Try it: Nothing but an exact repeat of the data, with pictures removed, belongs in the answer.

Given information:
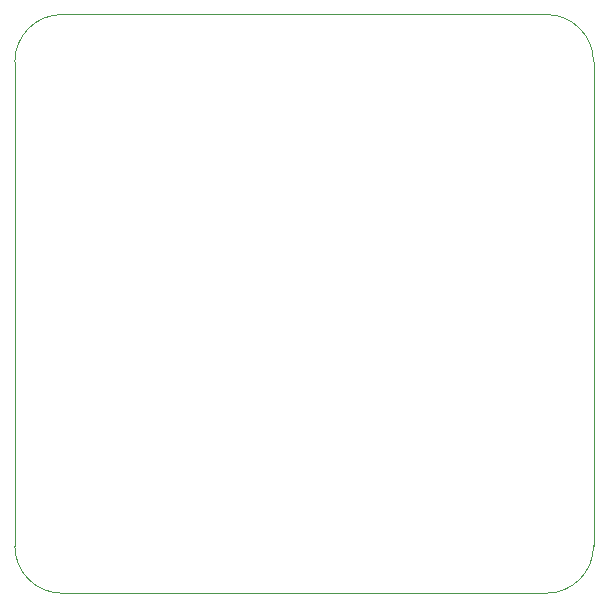
<source format=gbr>
G04 #@! TF.GenerationSoftware,KiCad,Pcbnew,(5.1.5)-3*
G04 #@! TF.CreationDate,2020-10-04T08:20:12-04:00*
G04 #@! TF.ProjectId,MHS-5200A_PwrSupply,4d48532d-3532-4303-9041-5f5077725375,rev?*
G04 #@! TF.SameCoordinates,Original*
G04 #@! TF.FileFunction,Profile,NP*
%FSLAX46Y46*%
G04 Gerber Fmt 4.6, Leading zero omitted, Abs format (unit mm)*
G04 Created by KiCad (PCBNEW (5.1.5)-3) date 2020-10-04 08:20:12*
%MOMM*%
%LPD*%
G04 APERTURE LIST*
%ADD10C,0.050000*%
G04 APERTURE END LIST*
D10*
X45000000Y0D02*
G75*
G02X49000000Y-4000000I0J-4000000D01*
G01*
X49000000Y-45000000D02*
G75*
G02X45000000Y-49000000I-4000000J0D01*
G01*
X4000000Y-49000000D02*
G75*
G02X0Y-45000000I0J4000000D01*
G01*
X0Y-4000000D02*
G75*
G02X4000000Y0I4000000J0D01*
G01*
X0Y-45000000D02*
X0Y-4000000D01*
X4000000Y-49000000D02*
X45000000Y-49000000D01*
X49000000Y-45000000D02*
X49000000Y-4000000D01*
X4000000Y0D02*
X45000000Y0D01*
M02*

</source>
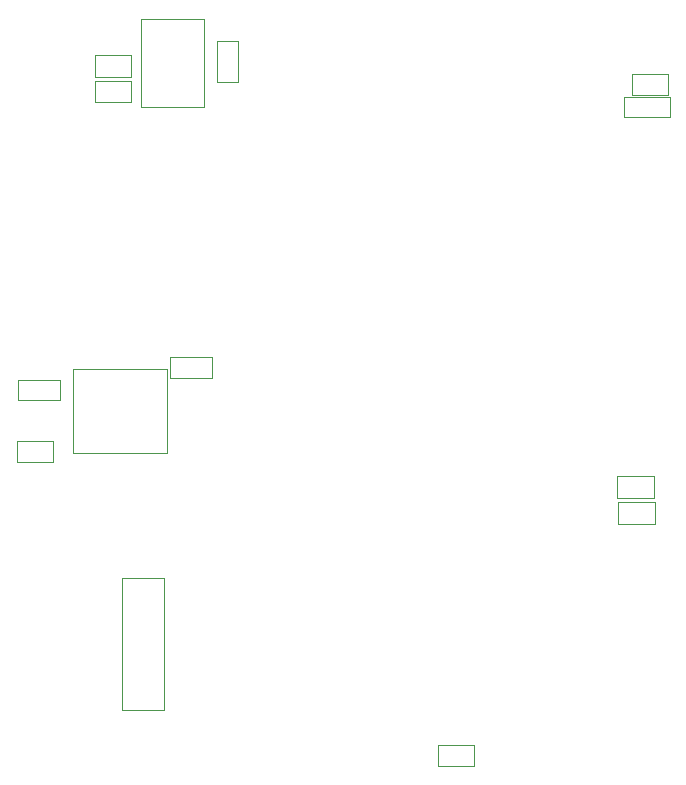
<source format=gbr>
G04 #@! TF.FileFunction,Other,User*
%FSLAX46Y46*%
G04 Gerber Fmt 4.6, Leading zero omitted, Abs format (unit mm)*
G04 Created by KiCad (PCBNEW 4.0.7) date Monday, July 02, 2018 'PMt' 09:22:05 PM*
%MOMM*%
%LPD*%
G01*
G04 APERTURE LIST*
%ADD10C,0.100000*%
%ADD11C,0.050000*%
G04 APERTURE END LIST*
D10*
D11*
X189589000Y-158601000D02*
X189589000Y-169801000D01*
X189589000Y-169801000D02*
X193189000Y-169801000D01*
X193189000Y-169801000D02*
X193189000Y-158601000D01*
X193189000Y-158601000D02*
X189589000Y-158601000D01*
X197670000Y-116650000D02*
X197670000Y-113150000D01*
X197670000Y-116650000D02*
X199420000Y-116650000D01*
X199420000Y-113150000D02*
X197670000Y-113150000D01*
X199420000Y-113150000D02*
X199420000Y-116650000D01*
X184350000Y-143580000D02*
X180850000Y-143580000D01*
X184350000Y-143580000D02*
X184350000Y-141830000D01*
X180850000Y-141830000D02*
X180850000Y-143580000D01*
X180850000Y-141830000D02*
X184350000Y-141830000D01*
X193703000Y-139963000D02*
X197203000Y-139963000D01*
X193703000Y-139963000D02*
X193703000Y-141713000D01*
X197203000Y-141713000D02*
X197203000Y-139963000D01*
X197203000Y-141713000D02*
X193703000Y-141713000D01*
X236011000Y-117895000D02*
X236011000Y-119595000D01*
X236011000Y-119595000D02*
X232111000Y-119595000D01*
X232111000Y-119595000D02*
X232111000Y-117895000D01*
X232111000Y-117895000D02*
X236011000Y-117895000D01*
X232765000Y-115940000D02*
X235865000Y-115940000D01*
X232765000Y-115940000D02*
X232765000Y-117740000D01*
X235865000Y-117740000D02*
X235865000Y-115940000D01*
X235865000Y-117740000D02*
X232765000Y-117740000D01*
X183800000Y-148800000D02*
X180700000Y-148800000D01*
X183800000Y-148800000D02*
X183800000Y-147000000D01*
X180700000Y-147000000D02*
X180700000Y-148800000D01*
X180700000Y-147000000D02*
X183800000Y-147000000D01*
X231545800Y-150026800D02*
X234645800Y-150026800D01*
X231545800Y-150026800D02*
X231545800Y-151826800D01*
X234645800Y-151826800D02*
X234645800Y-150026800D01*
X234645800Y-151826800D02*
X231545800Y-151826800D01*
X234747400Y-154036600D02*
X231647400Y-154036600D01*
X234747400Y-154036600D02*
X234747400Y-152236600D01*
X231647400Y-152236600D02*
X231647400Y-154036600D01*
X231647400Y-152236600D02*
X234747400Y-152236600D01*
X196600000Y-111270000D02*
X191200000Y-111270000D01*
X196600000Y-118730000D02*
X191200000Y-118730000D01*
X196600000Y-111270000D02*
X196600000Y-118730000D01*
X191200000Y-111270000D02*
X191200000Y-118730000D01*
X185508600Y-140976000D02*
X185508600Y-148076000D01*
X193408600Y-140976000D02*
X193408600Y-148076000D01*
X185508600Y-140976000D02*
X193408600Y-140976000D01*
X185508600Y-148076000D02*
X193408600Y-148076000D01*
X190399000Y-116194000D02*
X187299000Y-116194000D01*
X190399000Y-116194000D02*
X190399000Y-114394000D01*
X187299000Y-114394000D02*
X187299000Y-116194000D01*
X187299000Y-114394000D02*
X190399000Y-114394000D01*
X190399000Y-118353000D02*
X187299000Y-118353000D01*
X190399000Y-118353000D02*
X190399000Y-116553000D01*
X187299000Y-116553000D02*
X187299000Y-118353000D01*
X187299000Y-116553000D02*
X190399000Y-116553000D01*
X216350000Y-172750000D02*
X219450000Y-172750000D01*
X216350000Y-172750000D02*
X216350000Y-174550000D01*
X219450000Y-174550000D02*
X219450000Y-172750000D01*
X219450000Y-174550000D02*
X216350000Y-174550000D01*
M02*

</source>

Response below:
<source format=gbr>
G04 #@! TF.GenerationSoftware,KiCad,Pcbnew,(5.1.5)-3*
G04 #@! TF.CreationDate,2020-10-04T08:20:12-04:00*
G04 #@! TF.ProjectId,MHS-5200A_PwrSupply,4d48532d-3532-4303-9041-5f5077725375,rev?*
G04 #@! TF.SameCoordinates,Original*
G04 #@! TF.FileFunction,Profile,NP*
%FSLAX46Y46*%
G04 Gerber Fmt 4.6, Leading zero omitted, Abs format (unit mm)*
G04 Created by KiCad (PCBNEW (5.1.5)-3) date 2020-10-04 08:20:12*
%MOMM*%
%LPD*%
G04 APERTURE LIST*
%ADD10C,0.050000*%
G04 APERTURE END LIST*
D10*
X45000000Y0D02*
G75*
G02X49000000Y-4000000I0J-4000000D01*
G01*
X49000000Y-45000000D02*
G75*
G02X45000000Y-49000000I-4000000J0D01*
G01*
X4000000Y-49000000D02*
G75*
G02X0Y-45000000I0J4000000D01*
G01*
X0Y-4000000D02*
G75*
G02X4000000Y0I4000000J0D01*
G01*
X0Y-45000000D02*
X0Y-4000000D01*
X4000000Y-49000000D02*
X45000000Y-49000000D01*
X49000000Y-45000000D02*
X49000000Y-4000000D01*
X4000000Y0D02*
X45000000Y0D01*
M02*

</source>
<source format=gbr>
G04 #@! TF.FileFunction,Other,User*
%FSLAX46Y46*%
G04 Gerber Fmt 4.6, Leading zero omitted, Abs format (unit mm)*
G04 Created by KiCad (PCBNEW 4.0.7) date Monday, July 02, 2018 'PMt' 09:22:05 PM*
%MOMM*%
%LPD*%
G01*
G04 APERTURE LIST*
%ADD10C,0.100000*%
%ADD11C,0.050000*%
G04 APERTURE END LIST*
D10*
D11*
X189589000Y-158601000D02*
X189589000Y-169801000D01*
X189589000Y-169801000D02*
X193189000Y-169801000D01*
X193189000Y-169801000D02*
X193189000Y-158601000D01*
X193189000Y-158601000D02*
X189589000Y-158601000D01*
X197670000Y-116650000D02*
X197670000Y-113150000D01*
X197670000Y-116650000D02*
X199420000Y-116650000D01*
X199420000Y-113150000D02*
X197670000Y-113150000D01*
X199420000Y-113150000D02*
X199420000Y-116650000D01*
X184350000Y-143580000D02*
X180850000Y-143580000D01*
X184350000Y-143580000D02*
X184350000Y-141830000D01*
X180850000Y-141830000D02*
X180850000Y-143580000D01*
X180850000Y-141830000D02*
X184350000Y-141830000D01*
X193703000Y-139963000D02*
X197203000Y-139963000D01*
X193703000Y-139963000D02*
X193703000Y-141713000D01*
X197203000Y-141713000D02*
X197203000Y-139963000D01*
X197203000Y-141713000D02*
X193703000Y-141713000D01*
X236011000Y-117895000D02*
X236011000Y-119595000D01*
X236011000Y-119595000D02*
X232111000Y-119595000D01*
X232111000Y-119595000D02*
X232111000Y-117895000D01*
X232111000Y-117895000D02*
X236011000Y-117895000D01*
X232765000Y-115940000D02*
X235865000Y-115940000D01*
X232765000Y-115940000D02*
X232765000Y-117740000D01*
X235865000Y-117740000D02*
X235865000Y-115940000D01*
X235865000Y-117740000D02*
X232765000Y-117740000D01*
X183800000Y-148800000D02*
X180700000Y-148800000D01*
X183800000Y-148800000D02*
X183800000Y-147000000D01*
X180700000Y-147000000D02*
X180700000Y-148800000D01*
X180700000Y-147000000D02*
X183800000Y-147000000D01*
X231545800Y-150026800D02*
X234645800Y-150026800D01*
X231545800Y-150026800D02*
X231545800Y-151826800D01*
X234645800Y-151826800D02*
X234645800Y-150026800D01*
X234645800Y-151826800D02*
X231545800Y-151826800D01*
X234747400Y-154036600D02*
X231647400Y-154036600D01*
X234747400Y-154036600D02*
X234747400Y-152236600D01*
X231647400Y-152236600D02*
X231647400Y-154036600D01*
X231647400Y-152236600D02*
X234747400Y-152236600D01*
X196600000Y-111270000D02*
X191200000Y-111270000D01*
X196600000Y-118730000D02*
X191200000Y-118730000D01*
X196600000Y-111270000D02*
X196600000Y-118730000D01*
X191200000Y-111270000D02*
X191200000Y-118730000D01*
X185508600Y-140976000D02*
X185508600Y-148076000D01*
X193408600Y-140976000D02*
X193408600Y-148076000D01*
X185508600Y-140976000D02*
X193408600Y-140976000D01*
X185508600Y-148076000D02*
X193408600Y-148076000D01*
X190399000Y-116194000D02*
X187299000Y-116194000D01*
X190399000Y-116194000D02*
X190399000Y-114394000D01*
X187299000Y-114394000D02*
X187299000Y-116194000D01*
X187299000Y-114394000D02*
X190399000Y-114394000D01*
X190399000Y-118353000D02*
X187299000Y-118353000D01*
X190399000Y-118353000D02*
X190399000Y-116553000D01*
X187299000Y-116553000D02*
X187299000Y-118353000D01*
X187299000Y-116553000D02*
X190399000Y-116553000D01*
X216350000Y-172750000D02*
X219450000Y-172750000D01*
X216350000Y-172750000D02*
X216350000Y-174550000D01*
X219450000Y-174550000D02*
X219450000Y-172750000D01*
X219450000Y-174550000D02*
X216350000Y-174550000D01*
M02*

</source>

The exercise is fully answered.